You’ve got several choices when it comes to phlebotomy certifications, and each comes with its own price tag and ongoing renewal fees.
Also Read: Phlebotomy Certification
Certified Phlebotomy Technician (CPT) – National Healthcareer Association (NHA)
The National Healthcareer Association (NHA) is a well-known organization for phlebotomy certification. When students pass the NHA Certified Phlebotomy Technician (CPT) exam, they can work as phlebotomists in most states, except California, Nevada, and Louisiana.
To be eligible for the exam, you need to finish a phlebotomy program from an accredited source and have experience with at least 30 successful venipunctures (drawing blood from veins) and 10 capillary sticks (drawing blood from small pricks).
The first time you take the CPT exam, it costs $117.
After that, you have to get recertified every two years. This involves completing 10 continuing education credits and paying a fee of $179. This helps you stay up-to-date in your field and maintain your certification.
Certified Phlebotomist Technologist (CPT) – National Phlebotomy Association (NPA)
The National Phlebotomy Association provides certification tests for people starting out as phlebotomists or those who want to teach phlebotomy.
To be eligible for this test, you need to finish a recognized phlebotomy training program that involves 160 hours of learning and 200 hours of hands-on practice.

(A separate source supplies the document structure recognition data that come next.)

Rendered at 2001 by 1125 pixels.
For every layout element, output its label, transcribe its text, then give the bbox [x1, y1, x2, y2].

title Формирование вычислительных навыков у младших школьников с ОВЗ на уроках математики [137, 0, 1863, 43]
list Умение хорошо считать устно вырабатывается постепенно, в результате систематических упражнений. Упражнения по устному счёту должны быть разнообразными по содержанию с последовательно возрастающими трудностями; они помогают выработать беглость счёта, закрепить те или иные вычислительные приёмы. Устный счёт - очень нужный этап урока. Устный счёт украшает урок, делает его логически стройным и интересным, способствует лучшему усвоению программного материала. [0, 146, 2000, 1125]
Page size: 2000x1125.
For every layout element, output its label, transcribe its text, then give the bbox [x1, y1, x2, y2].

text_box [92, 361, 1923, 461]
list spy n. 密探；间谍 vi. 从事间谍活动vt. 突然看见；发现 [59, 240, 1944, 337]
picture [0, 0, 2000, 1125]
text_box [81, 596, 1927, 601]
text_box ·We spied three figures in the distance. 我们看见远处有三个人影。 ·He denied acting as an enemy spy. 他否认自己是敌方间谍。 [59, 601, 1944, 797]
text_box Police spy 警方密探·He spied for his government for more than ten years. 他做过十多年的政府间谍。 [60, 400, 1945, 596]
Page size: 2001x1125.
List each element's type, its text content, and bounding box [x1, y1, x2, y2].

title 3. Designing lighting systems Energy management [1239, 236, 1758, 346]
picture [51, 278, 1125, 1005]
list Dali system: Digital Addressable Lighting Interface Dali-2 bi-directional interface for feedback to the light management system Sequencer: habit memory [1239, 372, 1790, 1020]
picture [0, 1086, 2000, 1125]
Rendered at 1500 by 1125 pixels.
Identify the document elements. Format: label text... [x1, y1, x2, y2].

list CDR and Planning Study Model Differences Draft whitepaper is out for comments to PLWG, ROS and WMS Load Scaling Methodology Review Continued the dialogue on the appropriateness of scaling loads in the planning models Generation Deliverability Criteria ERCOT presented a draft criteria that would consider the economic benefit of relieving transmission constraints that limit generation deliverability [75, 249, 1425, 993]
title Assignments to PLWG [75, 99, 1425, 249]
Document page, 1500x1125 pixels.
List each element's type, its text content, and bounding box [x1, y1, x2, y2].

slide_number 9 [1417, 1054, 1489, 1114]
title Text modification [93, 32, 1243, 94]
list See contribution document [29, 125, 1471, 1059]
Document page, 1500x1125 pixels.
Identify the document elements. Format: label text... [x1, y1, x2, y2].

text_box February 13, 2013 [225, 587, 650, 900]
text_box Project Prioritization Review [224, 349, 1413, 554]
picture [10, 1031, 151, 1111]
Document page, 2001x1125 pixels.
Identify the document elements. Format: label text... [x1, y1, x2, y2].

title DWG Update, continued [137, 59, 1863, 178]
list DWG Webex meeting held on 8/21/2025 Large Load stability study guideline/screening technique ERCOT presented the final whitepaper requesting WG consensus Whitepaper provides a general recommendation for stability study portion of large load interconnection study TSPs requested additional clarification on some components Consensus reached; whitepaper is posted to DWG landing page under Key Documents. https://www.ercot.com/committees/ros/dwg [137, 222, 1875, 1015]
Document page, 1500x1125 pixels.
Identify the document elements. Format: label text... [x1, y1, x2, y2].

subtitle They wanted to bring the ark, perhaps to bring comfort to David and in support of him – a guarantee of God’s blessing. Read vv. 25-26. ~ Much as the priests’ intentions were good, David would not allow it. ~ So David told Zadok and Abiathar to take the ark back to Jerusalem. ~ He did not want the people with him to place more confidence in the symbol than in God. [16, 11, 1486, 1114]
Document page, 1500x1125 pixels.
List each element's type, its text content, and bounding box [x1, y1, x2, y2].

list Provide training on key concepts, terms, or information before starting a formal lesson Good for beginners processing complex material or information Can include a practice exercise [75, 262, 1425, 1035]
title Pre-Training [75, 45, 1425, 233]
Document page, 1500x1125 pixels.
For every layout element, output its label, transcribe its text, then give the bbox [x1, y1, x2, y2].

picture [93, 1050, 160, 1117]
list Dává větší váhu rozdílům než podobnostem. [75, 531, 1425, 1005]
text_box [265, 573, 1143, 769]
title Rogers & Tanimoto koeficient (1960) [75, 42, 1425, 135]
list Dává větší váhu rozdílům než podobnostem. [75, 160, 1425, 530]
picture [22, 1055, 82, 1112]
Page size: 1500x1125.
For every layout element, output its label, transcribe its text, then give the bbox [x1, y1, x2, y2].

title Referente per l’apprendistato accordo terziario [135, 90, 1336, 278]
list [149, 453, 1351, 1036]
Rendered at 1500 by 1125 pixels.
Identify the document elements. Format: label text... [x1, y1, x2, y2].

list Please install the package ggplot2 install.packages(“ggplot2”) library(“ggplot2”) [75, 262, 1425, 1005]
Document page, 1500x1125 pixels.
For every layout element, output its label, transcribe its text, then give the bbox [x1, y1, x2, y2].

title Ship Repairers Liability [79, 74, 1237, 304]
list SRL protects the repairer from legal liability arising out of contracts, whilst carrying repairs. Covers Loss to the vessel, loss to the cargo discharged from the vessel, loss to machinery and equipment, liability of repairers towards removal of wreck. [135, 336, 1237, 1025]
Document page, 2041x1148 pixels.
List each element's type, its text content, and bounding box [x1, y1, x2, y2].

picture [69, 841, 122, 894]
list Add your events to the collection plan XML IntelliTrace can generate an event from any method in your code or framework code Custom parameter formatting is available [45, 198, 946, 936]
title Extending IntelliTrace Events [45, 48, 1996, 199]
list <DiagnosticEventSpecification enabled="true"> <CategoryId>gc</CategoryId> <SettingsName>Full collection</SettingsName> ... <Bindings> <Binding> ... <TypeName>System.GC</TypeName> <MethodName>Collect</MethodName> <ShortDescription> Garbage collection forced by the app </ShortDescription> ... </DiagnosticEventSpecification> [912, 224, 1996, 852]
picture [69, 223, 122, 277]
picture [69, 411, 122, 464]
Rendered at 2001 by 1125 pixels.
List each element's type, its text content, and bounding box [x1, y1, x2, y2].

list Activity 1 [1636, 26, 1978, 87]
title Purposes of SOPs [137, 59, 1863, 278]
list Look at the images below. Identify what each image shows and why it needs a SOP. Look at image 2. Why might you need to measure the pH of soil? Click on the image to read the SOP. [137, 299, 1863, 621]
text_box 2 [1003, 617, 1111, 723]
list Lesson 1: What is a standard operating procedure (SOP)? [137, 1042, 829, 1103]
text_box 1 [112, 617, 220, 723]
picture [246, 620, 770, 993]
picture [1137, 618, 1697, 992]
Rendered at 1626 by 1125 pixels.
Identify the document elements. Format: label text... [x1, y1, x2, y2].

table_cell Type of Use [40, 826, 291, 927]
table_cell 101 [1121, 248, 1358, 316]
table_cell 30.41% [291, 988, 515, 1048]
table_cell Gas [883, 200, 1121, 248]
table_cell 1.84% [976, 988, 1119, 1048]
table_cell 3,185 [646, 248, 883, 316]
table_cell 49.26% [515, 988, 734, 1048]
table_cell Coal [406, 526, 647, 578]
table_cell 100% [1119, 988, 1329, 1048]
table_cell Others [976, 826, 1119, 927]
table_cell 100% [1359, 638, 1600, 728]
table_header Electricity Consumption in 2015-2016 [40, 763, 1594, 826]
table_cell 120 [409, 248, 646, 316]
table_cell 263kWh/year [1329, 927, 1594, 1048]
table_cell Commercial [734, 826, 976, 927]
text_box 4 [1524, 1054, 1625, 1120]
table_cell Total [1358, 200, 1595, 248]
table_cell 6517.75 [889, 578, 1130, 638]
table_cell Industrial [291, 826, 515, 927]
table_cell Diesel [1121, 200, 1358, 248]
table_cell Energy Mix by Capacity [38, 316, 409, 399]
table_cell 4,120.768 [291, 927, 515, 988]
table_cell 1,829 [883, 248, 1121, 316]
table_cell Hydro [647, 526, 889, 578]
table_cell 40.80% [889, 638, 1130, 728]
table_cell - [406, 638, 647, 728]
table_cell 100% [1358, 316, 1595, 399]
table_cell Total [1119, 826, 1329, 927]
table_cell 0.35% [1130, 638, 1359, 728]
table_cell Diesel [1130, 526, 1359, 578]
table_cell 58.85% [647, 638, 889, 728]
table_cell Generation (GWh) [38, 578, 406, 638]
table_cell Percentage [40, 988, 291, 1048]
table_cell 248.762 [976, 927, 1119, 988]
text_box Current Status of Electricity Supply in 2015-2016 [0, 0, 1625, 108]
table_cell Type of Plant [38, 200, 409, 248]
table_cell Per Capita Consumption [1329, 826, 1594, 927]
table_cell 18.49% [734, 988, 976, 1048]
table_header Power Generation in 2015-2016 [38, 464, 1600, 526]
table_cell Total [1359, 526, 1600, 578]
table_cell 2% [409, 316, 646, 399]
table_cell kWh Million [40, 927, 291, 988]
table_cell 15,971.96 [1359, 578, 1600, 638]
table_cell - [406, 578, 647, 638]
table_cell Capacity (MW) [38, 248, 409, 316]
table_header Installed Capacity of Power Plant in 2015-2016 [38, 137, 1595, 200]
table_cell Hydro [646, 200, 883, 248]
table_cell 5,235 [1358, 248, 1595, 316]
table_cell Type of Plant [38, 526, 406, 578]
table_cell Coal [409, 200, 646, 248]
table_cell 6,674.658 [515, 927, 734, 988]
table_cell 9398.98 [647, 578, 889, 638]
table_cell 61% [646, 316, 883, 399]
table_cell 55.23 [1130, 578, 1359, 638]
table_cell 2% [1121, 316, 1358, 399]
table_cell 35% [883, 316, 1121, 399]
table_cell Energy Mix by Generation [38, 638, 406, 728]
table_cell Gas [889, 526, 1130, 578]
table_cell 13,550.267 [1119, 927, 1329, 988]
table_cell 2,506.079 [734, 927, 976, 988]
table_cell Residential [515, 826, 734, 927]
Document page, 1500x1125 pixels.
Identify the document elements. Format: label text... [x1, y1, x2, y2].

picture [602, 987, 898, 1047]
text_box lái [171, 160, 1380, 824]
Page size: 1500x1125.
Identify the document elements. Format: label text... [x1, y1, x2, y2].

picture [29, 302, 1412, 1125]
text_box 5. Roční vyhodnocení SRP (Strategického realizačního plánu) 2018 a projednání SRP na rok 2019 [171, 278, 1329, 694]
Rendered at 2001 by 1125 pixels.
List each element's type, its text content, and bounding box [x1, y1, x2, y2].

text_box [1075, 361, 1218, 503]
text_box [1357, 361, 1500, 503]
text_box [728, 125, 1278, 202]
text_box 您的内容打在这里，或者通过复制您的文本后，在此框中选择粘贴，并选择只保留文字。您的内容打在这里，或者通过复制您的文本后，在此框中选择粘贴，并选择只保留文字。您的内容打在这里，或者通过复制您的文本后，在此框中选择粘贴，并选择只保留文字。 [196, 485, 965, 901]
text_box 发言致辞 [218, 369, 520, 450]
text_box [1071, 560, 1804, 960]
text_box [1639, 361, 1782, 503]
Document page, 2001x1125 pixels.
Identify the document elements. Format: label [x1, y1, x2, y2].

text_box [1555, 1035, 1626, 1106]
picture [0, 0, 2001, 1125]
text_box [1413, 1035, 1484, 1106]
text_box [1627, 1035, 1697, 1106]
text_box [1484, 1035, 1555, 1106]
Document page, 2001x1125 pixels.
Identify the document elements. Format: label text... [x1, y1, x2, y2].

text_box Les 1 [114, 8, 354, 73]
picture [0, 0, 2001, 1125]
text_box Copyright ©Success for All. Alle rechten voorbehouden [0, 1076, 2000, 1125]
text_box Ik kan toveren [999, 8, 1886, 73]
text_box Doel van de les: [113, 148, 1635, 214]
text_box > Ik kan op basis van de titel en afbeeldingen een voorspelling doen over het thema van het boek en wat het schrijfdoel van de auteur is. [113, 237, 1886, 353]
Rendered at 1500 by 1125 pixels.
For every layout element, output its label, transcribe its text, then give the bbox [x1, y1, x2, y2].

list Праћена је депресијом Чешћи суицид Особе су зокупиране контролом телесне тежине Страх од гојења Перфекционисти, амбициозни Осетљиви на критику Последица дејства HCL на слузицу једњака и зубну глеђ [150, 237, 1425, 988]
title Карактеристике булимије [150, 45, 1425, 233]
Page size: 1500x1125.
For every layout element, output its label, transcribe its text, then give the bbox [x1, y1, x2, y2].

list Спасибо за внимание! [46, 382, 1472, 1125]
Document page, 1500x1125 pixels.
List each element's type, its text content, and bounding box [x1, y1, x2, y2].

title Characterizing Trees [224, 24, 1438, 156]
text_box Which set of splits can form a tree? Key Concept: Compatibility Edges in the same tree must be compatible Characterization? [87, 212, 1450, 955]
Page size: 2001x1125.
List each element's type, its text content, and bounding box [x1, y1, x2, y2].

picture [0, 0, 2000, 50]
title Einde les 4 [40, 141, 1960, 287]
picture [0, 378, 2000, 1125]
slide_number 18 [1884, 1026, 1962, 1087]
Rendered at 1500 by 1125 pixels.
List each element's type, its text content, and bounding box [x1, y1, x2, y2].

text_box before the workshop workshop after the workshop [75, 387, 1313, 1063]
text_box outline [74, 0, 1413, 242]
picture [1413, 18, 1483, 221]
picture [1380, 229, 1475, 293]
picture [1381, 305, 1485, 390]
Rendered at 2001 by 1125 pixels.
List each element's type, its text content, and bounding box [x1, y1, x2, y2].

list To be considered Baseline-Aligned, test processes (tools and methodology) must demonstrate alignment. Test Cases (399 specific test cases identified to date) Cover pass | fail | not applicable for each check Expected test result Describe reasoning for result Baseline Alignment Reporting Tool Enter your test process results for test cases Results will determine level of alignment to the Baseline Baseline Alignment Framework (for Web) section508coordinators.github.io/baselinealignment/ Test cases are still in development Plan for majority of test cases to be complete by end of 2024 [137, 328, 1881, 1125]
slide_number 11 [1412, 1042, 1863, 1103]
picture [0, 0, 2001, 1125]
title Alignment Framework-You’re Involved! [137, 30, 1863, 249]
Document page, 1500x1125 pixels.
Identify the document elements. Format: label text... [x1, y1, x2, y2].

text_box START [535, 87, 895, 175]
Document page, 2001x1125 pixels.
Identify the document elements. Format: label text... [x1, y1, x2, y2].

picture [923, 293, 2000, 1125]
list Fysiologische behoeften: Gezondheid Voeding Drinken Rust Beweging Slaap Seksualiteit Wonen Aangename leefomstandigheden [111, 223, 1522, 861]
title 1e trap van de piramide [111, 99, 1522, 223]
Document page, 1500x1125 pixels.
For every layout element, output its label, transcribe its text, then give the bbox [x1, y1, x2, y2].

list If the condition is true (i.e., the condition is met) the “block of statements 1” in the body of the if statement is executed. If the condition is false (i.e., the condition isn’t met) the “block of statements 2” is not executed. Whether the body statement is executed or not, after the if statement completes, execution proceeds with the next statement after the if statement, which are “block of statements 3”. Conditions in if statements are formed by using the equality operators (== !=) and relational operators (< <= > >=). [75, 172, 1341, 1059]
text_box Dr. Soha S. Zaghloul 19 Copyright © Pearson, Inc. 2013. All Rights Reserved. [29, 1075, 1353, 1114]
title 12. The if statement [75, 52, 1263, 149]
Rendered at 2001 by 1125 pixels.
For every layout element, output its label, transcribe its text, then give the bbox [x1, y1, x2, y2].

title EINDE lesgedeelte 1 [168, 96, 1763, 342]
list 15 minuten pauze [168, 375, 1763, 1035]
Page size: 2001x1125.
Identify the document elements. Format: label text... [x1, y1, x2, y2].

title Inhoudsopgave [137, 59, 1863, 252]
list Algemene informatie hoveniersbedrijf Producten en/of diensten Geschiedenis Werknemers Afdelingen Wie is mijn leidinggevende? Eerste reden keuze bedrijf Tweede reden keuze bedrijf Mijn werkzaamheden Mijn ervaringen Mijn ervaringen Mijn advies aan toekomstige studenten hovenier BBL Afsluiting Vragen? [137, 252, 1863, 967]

The first test you take costs $90, and to keep your certification, you need to be an NPA member, which costs $100 per year.
Phlebotomy Technician (PBT) – American Society for Clinical Psychology (ASCP)
The American Society for Clinical Pathology (ASCP) provides a certification test for people who have finished an accredited program and have done at least 100 venipunctures.
Taking their certification test will cost you $135, and the good news is, there’s no yearly fee to keep your certification.
Phlebotomy Technician Certificate (PTC) – American Society of Phlebotomy Technicians (ASPT)
If you want to do the PTC exam by the American Society of Phlebotomy Technicians, you must finish a recognized program and do 75 successful venipunctures.
The test itself costs $175, and you also need to pay $35 every year to keep your certification.
Phlebotomy Technician Certification (RPT) – American Medical Technologists (AMT)
American Medical Technologists is an organization that certifies people in various medical jobs.
To take their certification test for phlebotomy, you need to finish a 120-hour training course and do at least 50 venipunctures.
The test costs $125, and every year after that, you’ll need to pay $75 to keep your certification valid.
Knowing the expenses for phlebotomy certification is a crucial part of your journey into healthcare. By understanding the expenses and what you can gain, you can make a smart choice about getting certified in phlebotomy.